- [WHAT YOU SHOULD DO] The entries below are to be repeated exactly, with the pictures left out.

::: EXTRACTED MATERIAL

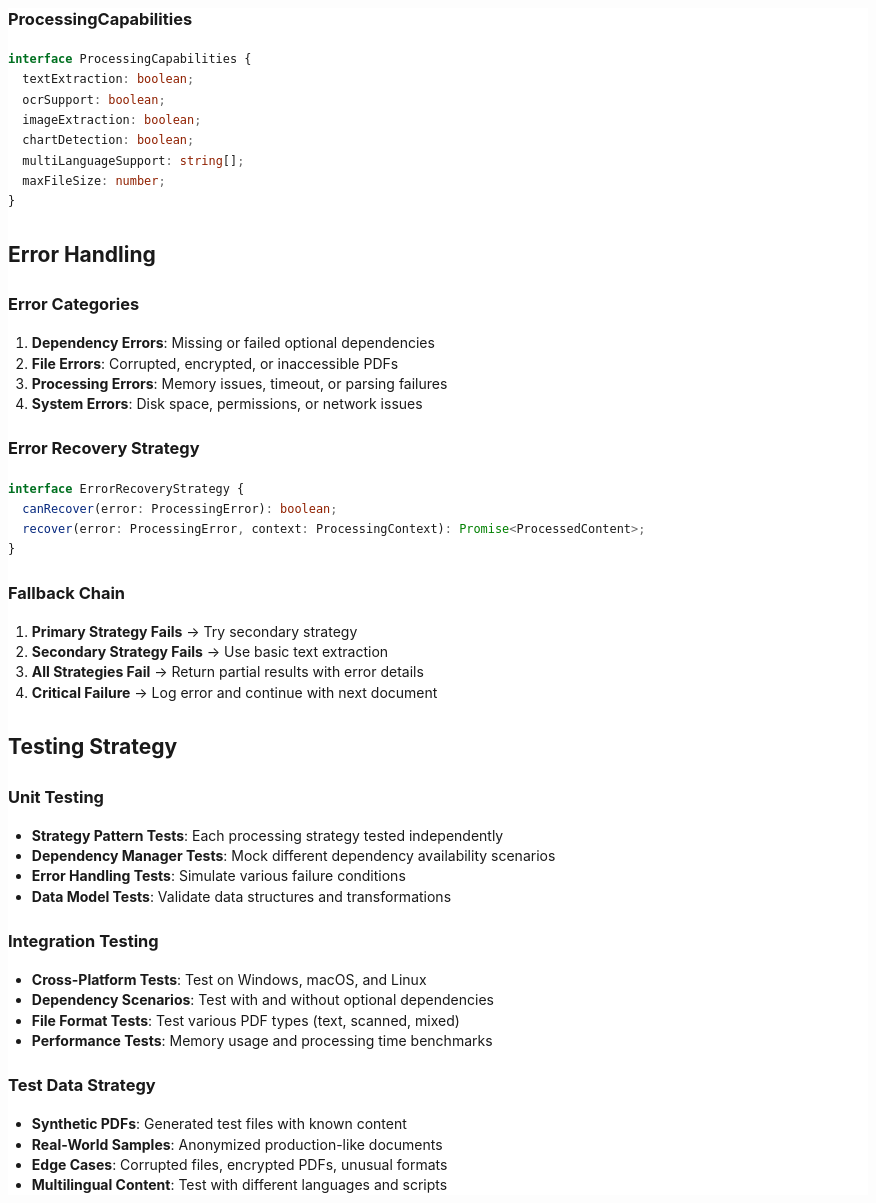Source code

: ### ProcessingCapabilities
```typescript
interface ProcessingCapabilities {
  textExtraction: boolean;
  ocrSupport: boolean;
  imageExtraction: boolean;
  chartDetection: boolean;
  multiLanguageSupport: string[];
  maxFileSize: number;
}
```

## Error Handling

### Error Categories
1. **Dependency Errors**: Missing or failed optional dependencies
2. **File Errors**: Corrupted, encrypted, or inaccessible PDFs
3. **Processing Errors**: Memory issues, timeout, or parsing failures
4. **System Errors**: Disk space, permissions, or network issues

### Error Recovery Strategy
```typescript
interface ErrorRecoveryStrategy {
  canRecover(error: ProcessingError): boolean;
  recover(error: ProcessingError, context: ProcessingContext): Promise<ProcessedContent>;
}
```

### Fallback Chain
1. **Primary Strategy Fails** → Try secondary strategy
2. **Secondary Strategy Fails** → Use basic text extraction
3. **All Strategies Fail** → Return partial results with error details
4. **Critical Failure** → Log error and continue with next document

## Testing Strategy

### Unit Testing
- **Strategy Pattern Tests**: Each processing strategy tested independently
- **Dependency Manager Tests**: Mock different dependency availability scenarios
- **Error Handling Tests**: Simulate various failure conditions
- **Data Model Tests**: Validate data structures and transformations

### Integration Testing
- **Cross-Platform Tests**: Test on Windows, macOS, and Linux
- **Dependency Scenarios**: Test with and without optional dependencies
- **File Format Tests**: Test various PDF types (text, scanned, mixed)
- **Performance Tests**: Memory usage and processing time benchmarks

### Test Data Strategy
- **Synthetic PDFs**: Generated test files with known content
- **Real-World Samples**: Anonymized production-like documents
- **Edge Cases**: Corrupted files, encrypted PDFs, unusual formats
- **Multilingual Content**: Test with different languages and scripts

::::::

- [THE COMPLETED TASK]
Source code

: ### ProcessingCapabilities
```typescript
interface ProcessingCapabilities {
  textExtraction: boolean;
  ocrSupport: boolean;
  imageExtraction: boolean;
  chartDetection: boolean;
  multiLanguageSupport: string[];
  maxFileSize: number;
}
```

## Error Handling

### Error Categories
1. **Dependency Errors**: Missing or failed optional dependencies
2. **File Errors**: Corrupted, encrypted, or inaccessible PDFs
3. **Processing Errors**: Memory issues, timeout, or parsing failures
4. **System Errors**: Disk space, permissions, or network issues

### Error Recovery Strategy
```typescript
interface ErrorRecoveryStrategy {
  canRecover(error: ProcessingError): boolean;
  recover(error: ProcessingError, context: ProcessingContext): Promise<ProcessedContent>;
}
```

### Fallback Chain
1. **Primary Strategy Fails** → Try secondary strategy
2. **Secondary Strategy Fails** → Use basic text extraction
3. **All Strategies Fail** → Return partial results with error details
4. **Critical Failure** → Log error and continue with next document

## Testing Strategy

### Unit Testing
- **Strategy Pattern Tests**: Each processing strategy tested independently
- **Dependency Manager Tests**: Mock different dependency availability scenarios
- **Error Handling Tests**: Simulate various failure conditions
- **Data Model Tests**: Validate data structures and transformations

### Integration Testing
- **Cross-Platform Tests**: Test on Windows, macOS, and Linux
- **Dependency Scenarios**: Test with and without optional dependencies
- **File Format Tests**: Test various PDF types (text, scanned, mixed)
- **Performance Tests**: Memory usage and processing time benchmarks

### Test Data Strategy
- **Synthetic PDFs**: Generated test files with known content
- **Real-World Samples**: Anonymized production-like documents
- **Edge Cases**: Corrupted files, encrypted PDFs, unusual formats
- **Multilingual Content**: Test with different languages and scripts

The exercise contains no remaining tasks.